Vitor Hugo do Amaral Ferreira, diretor do departamento de proteção e defesa do consumidor do Ministério da Justiça e Segurança Pública, disse que o órgão notificou mais de 20 planos de saúde por abusos, mas o cenário tem se agravado.

Ele afirmou também que foi solicitada ao ministro da Justiça, Ricardo Lewandowski, uma audiência pública para um debate amplo sobre o tema. A data da audiência ainda não está definida.

Na sua fala, Fabiane Alexandre Simão, presidente da Associação Nenhum Direito a Menos e que também é mãe de um filho com autismo, criticou Arthur Lira por não abrir uma CPI para investigar abusos praticados pelos planos.

"É um absurdo ter um representante do povo, eleito pelo povo, sentando em cima de uma CPI que seguiu todos os ritos burocráticos, isso para mim é um atentado à democracia de direito."

A CPI foi apresentada em junho com 310 assinaturas de deputados e busca investigar a atuação das operadoras de plano de saúde. Nos bastidores, Lira já demonstrou contrariedade à instalação da comissão.

Na semana passada, o ministro Flavio Dino, do STF (Supremo Tribunal Federal) pediu informações a Lira dos motivos pelos quais não instalou a CPI.

A ANS também foi muito criticada durante a audiência no Senado. De acordo com os participantes, a agência falha na regulamentação, na fiscalização e na transparência do setor da saúde suplementar.

O senador Flávio Arns, que presidiu o encontro, considerou os relatos graves e se comprometeu a reunir todas eles em um documento para exigir respostas da ANS. Ele informou ainda que apresentará pedido de audiência pública com representantes do órgão.

"O que a gente quer não é 'favor'. As pessoas que mais precisam estão sendo colocadas à margem. 'Não, não vamos atender. Você é muito caro, você é muito difícil, vamos atender o que dá mais lucro...' Isso não pode acontecer", disse o senador.

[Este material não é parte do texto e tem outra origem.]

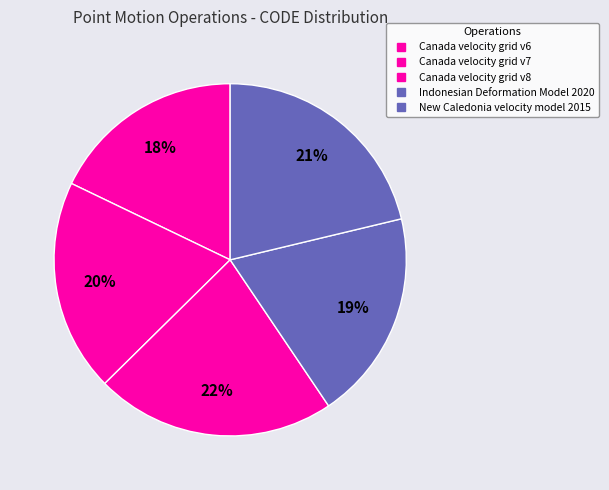

How much of the chart is everything except Canada velocity grid v8?

78.0%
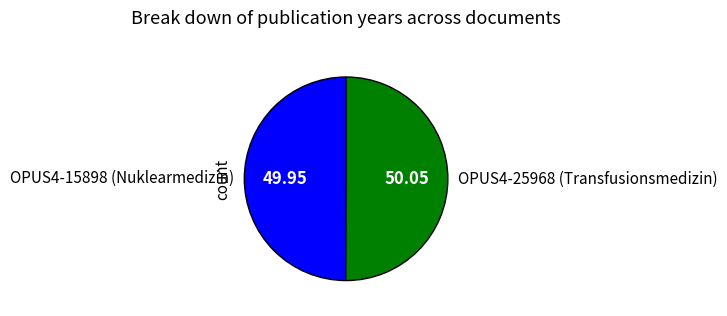

Combined, do OPUS4-15898 (Nuklearmedizin) and OPUS4-25968 (Transfusionsmedizin) account for over 50%?

Yes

Andrieta, do Idec, diz que mesmo que as operadoras argumentem que o cancelamento é previsto no contrato dos planos coletivos, as cláusulas são abusivas e não há uma simetria na relação entre essas empresas e os contratantes.

O representante do Idec também criticou o fato de a ANS de não publicar dados desagregados, como a quantidade exata de rescisões unilaterais e imotivadas, e de não atualizar a regulamentação do setor conforme o CDC (Código de Defesa do Consumidor).

Robson Santos Campos, diretor de assuntos jurídicos do Procon-SP (Fundação de Proteção e Defesa do Consumidor), disse que a ANS tem competência, legitimidade e amparo jurídico para fazer essa atualização das regras regulatórias e, com isso frear a crescente judicialização do setor.